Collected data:
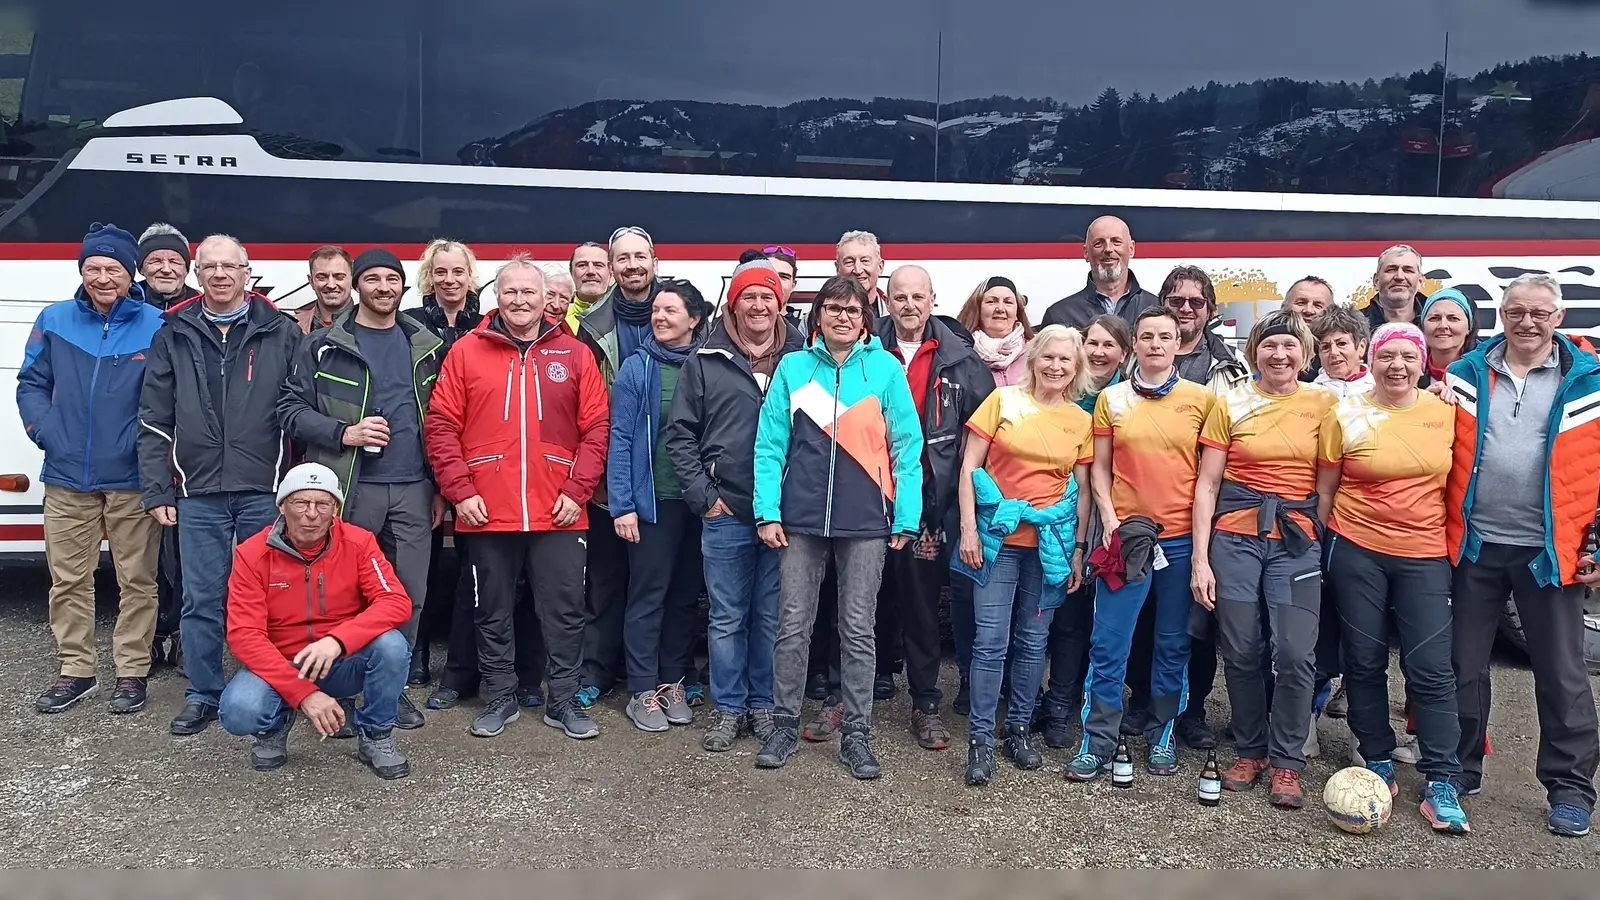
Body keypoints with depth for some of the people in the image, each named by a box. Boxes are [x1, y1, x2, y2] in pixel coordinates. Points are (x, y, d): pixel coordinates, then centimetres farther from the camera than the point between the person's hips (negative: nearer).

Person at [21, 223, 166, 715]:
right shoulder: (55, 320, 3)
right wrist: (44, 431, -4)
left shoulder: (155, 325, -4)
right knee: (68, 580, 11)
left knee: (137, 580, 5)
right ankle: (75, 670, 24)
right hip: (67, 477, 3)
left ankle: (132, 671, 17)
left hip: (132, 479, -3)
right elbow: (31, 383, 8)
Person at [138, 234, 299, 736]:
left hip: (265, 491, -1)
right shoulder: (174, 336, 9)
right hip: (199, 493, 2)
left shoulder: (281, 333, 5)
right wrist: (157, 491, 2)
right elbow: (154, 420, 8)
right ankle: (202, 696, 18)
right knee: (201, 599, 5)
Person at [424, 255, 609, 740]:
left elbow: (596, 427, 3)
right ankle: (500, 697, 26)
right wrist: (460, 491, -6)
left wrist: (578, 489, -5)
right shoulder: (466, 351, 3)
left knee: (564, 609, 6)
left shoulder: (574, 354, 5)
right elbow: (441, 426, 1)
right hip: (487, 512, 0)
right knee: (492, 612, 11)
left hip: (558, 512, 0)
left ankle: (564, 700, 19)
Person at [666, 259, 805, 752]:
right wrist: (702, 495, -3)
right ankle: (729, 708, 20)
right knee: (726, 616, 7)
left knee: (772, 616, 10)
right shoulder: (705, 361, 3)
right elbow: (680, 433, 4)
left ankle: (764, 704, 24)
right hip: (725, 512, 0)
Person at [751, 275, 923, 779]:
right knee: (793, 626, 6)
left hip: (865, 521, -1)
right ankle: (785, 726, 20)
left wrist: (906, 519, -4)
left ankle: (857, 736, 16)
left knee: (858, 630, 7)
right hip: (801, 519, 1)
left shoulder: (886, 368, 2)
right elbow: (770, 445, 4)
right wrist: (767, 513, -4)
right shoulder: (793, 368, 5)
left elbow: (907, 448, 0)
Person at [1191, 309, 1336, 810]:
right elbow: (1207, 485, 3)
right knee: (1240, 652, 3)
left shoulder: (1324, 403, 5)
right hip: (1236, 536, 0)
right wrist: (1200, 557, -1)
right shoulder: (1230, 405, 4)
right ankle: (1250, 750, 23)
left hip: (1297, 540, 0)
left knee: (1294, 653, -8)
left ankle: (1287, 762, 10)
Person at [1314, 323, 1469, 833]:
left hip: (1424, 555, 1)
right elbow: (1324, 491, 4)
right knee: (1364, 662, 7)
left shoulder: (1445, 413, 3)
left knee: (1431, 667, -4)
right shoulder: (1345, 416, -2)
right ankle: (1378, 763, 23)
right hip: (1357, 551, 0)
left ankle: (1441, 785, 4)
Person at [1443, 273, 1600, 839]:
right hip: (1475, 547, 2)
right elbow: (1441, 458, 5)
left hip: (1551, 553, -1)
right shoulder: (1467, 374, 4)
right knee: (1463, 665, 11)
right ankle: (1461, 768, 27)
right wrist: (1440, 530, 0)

## GOAL OF THE EXERCISE
How many lines in the entries above contain the string "wrist"? Case matters. Give only the number.

## RESULT OF THIS TASK
9